Monday, September 29, 2008

A wooden bench halfway between Spooner Summit and Kingsbury Grade


This wooden bench can be found on the Tahoe Rim Trail (TRT) about halfway between Spooner Summit and Kingsbury Grade on South Camp Peak. You can get there by either hiking about six miles north from the Kingsbury North Trailhead or about the same distance south from the Spooner Summit South Trailhead. Either way you need to go upwards, but switchbacks and the shade of pine trees make it a relatively easy hike. Mountain bikers enjoy this section of the TRT, which also is open for equestrians. Depending on the time of day and year you are doing this trip, you may see more deer along the trail than people. However, don't be surprised if the bench is already occupied. This is a place where people meet and stay for some time. On a clear day the view of Lake Tahoe and distant Sierra peaks is magnificent. Try to spot Emerald Bay, Cascade Lake and Fallen Leaf Lake. If blue is not your color, study the greenish yellow patterns of lichens on the rock outcrops in front of you.

Monday, September 15, 2008

Bluegrass Trailhead




Where can you hike between bluegrass sessions? At Anderson Marsh State Historic Park south of Clearlake in California! This year's Old Time Bluegrass Festival took place there over the last weekend. It was sunny and hot. Bands such as The Mighty Crows had to play under the sun (left picture), but the audience could enjoy the music from under a parachute roof (upper right picture). Workshops for flatpicking guitar, banjo, mandolin and fiddle were scheduled at the old ranch house. During your self-planned intermission, you could hike on some of the trails of this park, where the Cache Creek meets the lower end of Clear Lake. Trails lead through riparian habitat, hills with blue oaks and grasslands. And during the festival, faint bluegrass sounds passed over the hills and trails.

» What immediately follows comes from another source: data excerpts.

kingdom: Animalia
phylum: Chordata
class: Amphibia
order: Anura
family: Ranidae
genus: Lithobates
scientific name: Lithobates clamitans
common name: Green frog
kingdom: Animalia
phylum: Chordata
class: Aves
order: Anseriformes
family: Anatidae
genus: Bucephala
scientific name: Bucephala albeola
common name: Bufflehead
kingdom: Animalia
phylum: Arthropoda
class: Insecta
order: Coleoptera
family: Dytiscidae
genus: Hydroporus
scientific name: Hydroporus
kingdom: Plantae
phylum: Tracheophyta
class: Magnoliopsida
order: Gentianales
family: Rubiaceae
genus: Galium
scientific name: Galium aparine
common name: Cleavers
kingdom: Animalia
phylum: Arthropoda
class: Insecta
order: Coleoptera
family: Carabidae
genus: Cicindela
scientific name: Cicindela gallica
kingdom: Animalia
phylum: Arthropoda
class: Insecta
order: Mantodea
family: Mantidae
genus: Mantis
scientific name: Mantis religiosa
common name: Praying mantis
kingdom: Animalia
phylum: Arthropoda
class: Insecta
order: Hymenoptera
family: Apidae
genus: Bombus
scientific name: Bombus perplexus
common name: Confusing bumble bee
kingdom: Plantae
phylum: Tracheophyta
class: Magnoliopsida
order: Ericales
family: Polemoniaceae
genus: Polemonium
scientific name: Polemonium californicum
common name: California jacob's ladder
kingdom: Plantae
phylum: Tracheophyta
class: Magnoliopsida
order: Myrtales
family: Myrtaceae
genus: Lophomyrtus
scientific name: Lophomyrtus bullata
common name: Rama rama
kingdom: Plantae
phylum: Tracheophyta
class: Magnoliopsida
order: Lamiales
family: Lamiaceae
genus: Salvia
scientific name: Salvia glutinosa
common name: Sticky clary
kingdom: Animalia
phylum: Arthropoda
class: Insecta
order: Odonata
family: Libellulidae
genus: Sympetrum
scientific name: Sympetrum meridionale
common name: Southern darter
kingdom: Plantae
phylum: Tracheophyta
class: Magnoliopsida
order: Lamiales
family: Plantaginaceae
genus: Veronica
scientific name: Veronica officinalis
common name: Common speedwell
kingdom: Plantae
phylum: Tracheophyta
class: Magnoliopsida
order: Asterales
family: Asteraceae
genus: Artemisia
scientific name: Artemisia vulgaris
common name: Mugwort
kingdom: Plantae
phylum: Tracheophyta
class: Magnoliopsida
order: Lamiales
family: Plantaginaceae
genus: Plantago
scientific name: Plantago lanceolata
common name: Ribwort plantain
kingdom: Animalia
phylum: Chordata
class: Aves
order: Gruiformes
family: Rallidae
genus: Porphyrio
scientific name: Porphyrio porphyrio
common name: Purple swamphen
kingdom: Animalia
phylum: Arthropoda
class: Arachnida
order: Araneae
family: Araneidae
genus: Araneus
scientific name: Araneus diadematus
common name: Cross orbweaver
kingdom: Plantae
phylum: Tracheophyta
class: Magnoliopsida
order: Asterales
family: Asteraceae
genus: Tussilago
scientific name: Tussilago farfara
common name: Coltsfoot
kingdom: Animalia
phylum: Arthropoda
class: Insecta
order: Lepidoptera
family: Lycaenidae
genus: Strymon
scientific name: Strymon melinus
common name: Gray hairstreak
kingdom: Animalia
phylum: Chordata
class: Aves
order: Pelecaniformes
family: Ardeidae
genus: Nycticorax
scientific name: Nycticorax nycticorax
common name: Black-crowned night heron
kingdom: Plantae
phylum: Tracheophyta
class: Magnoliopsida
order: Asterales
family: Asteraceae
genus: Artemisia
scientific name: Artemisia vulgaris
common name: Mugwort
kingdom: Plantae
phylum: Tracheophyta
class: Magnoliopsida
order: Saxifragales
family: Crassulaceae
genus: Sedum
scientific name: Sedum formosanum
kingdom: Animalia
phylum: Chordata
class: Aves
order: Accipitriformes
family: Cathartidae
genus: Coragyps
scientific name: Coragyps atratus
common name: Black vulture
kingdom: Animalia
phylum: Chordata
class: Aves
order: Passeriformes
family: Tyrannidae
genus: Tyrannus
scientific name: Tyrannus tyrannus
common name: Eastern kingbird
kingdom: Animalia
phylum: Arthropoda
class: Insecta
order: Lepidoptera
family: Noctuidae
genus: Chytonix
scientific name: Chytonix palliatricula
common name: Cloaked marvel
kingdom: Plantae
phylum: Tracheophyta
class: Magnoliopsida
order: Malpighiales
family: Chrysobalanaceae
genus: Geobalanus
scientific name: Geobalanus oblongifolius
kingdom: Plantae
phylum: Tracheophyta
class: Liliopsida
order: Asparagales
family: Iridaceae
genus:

Thursday, September 4, 2008

Hiking through prickly habitat

Stephen Ingram introduced his new book about cacti, agaves and yuccas yesterday at the Sundance Bookstore in Reno. In addition to the amazing color photographs and botanical watercolors, the book contains range maps for most of the spiny and sometimes hairy plants. These maps help you to anticipate which succulent species you are likely to see on your next hike through some arid habitat in California or Nevada. You may not want to touch any of the plants, but many animals do. They interact with them in various ways. Ingram's book provides plenty of examples including ants feeding inside a prickly-pear fruit, orioles perching on a Shaw agave and a ground-nesting cactus bee visiting the flower of a Whipple cholla. I am wondering about the wildlife I'll experience along the next trail through the prickly world?

The Book
Stephen Ingram: Cacti, Agaves and Yuccas of California and Nevada. Cachuma Press, Los Olivos, California, 2008.